**WHAT IS NEEDED**
Copy down every line of text in the rows below word for word, leaving the pictures out of your answer.

* * * * * * * * *

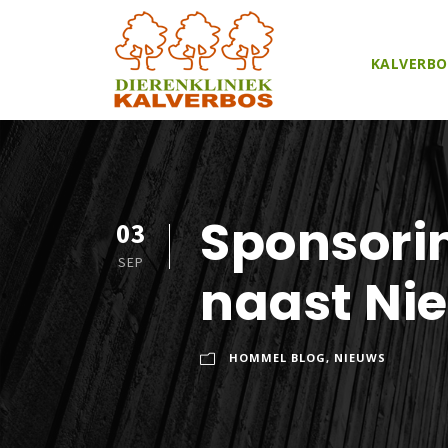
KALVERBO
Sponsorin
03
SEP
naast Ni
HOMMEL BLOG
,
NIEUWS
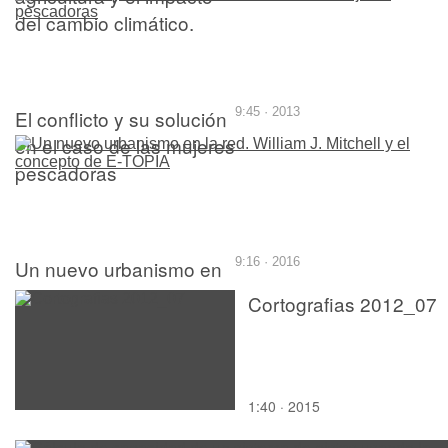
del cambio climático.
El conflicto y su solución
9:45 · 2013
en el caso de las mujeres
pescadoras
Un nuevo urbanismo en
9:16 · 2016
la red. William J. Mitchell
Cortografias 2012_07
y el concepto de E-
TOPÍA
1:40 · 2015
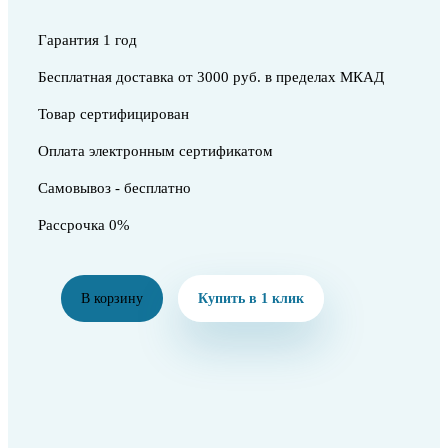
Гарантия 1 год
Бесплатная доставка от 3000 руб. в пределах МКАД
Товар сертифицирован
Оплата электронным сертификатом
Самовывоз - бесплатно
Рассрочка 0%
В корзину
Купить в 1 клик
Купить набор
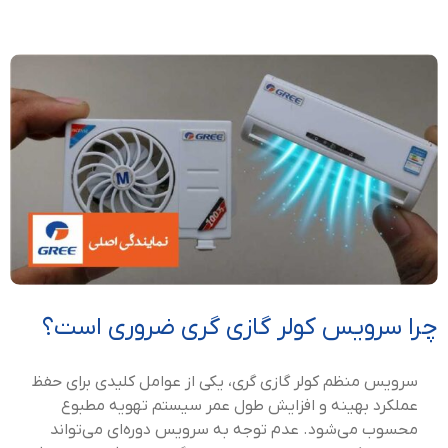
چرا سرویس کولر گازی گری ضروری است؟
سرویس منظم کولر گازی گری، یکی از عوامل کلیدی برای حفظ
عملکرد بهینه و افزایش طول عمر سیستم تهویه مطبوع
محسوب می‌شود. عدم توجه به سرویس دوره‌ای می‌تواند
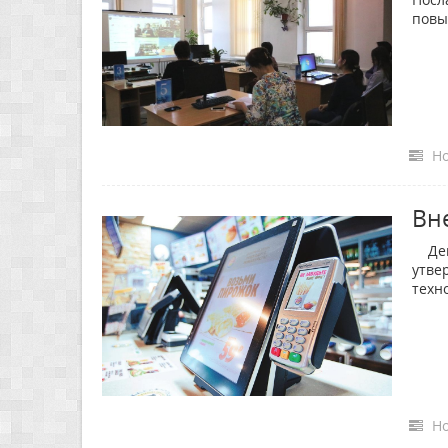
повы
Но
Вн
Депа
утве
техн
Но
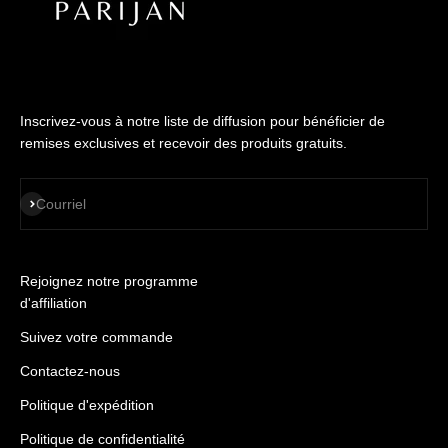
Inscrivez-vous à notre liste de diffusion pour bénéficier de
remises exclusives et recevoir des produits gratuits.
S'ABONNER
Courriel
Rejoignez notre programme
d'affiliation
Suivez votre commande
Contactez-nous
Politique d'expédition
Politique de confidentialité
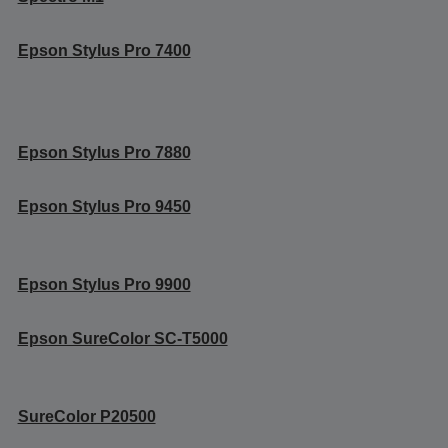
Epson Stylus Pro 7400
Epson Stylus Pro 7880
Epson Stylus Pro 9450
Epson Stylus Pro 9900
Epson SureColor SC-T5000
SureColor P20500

* * * * * * * * *

**RESULT**
KALVERBO
Sponsorin
03
SEP
naast Ni
HOMMEL BLOG
,
NIEUWS
del cambio climático.
El conflicto y su solución
9:45 · 2013
en el caso de las mujeres
pescadoras
Un nuevo urbanismo en
9:16 · 2016
la red. William J. Mitchell
Cortografias 2012_07
y el concepto de E-
TOPÍA
1:40 · 2015
Гарантия 1 год
Бесплатная доставка от 3000 руб. в пределах МКАД
Товар сертифицирован
Оплата электронным сертификатом
Самовывоз - бесплатно
Рассрочка 0%
В корзину
Купить в 1 клик
Купить набор
چرا سرویس کولر گازی گری ضروری است؟
سرویس منظم کولر گازی گری، یکی از عوامل کلیدی برای حفظ
عملکرد بهینه و افزایش طول عمر سیستم تهویه مطبوع
محسوب می‌شود. عدم توجه به سرویس دوره‌ای می‌تواند
повы
Но
Вн
Депа
утве
техн
Но
Inscrivez-vous à notre liste de diffusion pour bénéficier de
remises exclusives et recevoir des produits gratuits.
S'ABONNER
Courriel
Rejoignez notre programme
d'affiliation
Suivez votre commande
Contactez-nous
Politique d'expédition
Politique de confidentialité
Epson Stylus Pro 7400
Epson Stylus Pro 7880
Epson Stylus Pro 9450
Epson Stylus Pro 9900
Epson SureColor SC-T5000
SureColor P20500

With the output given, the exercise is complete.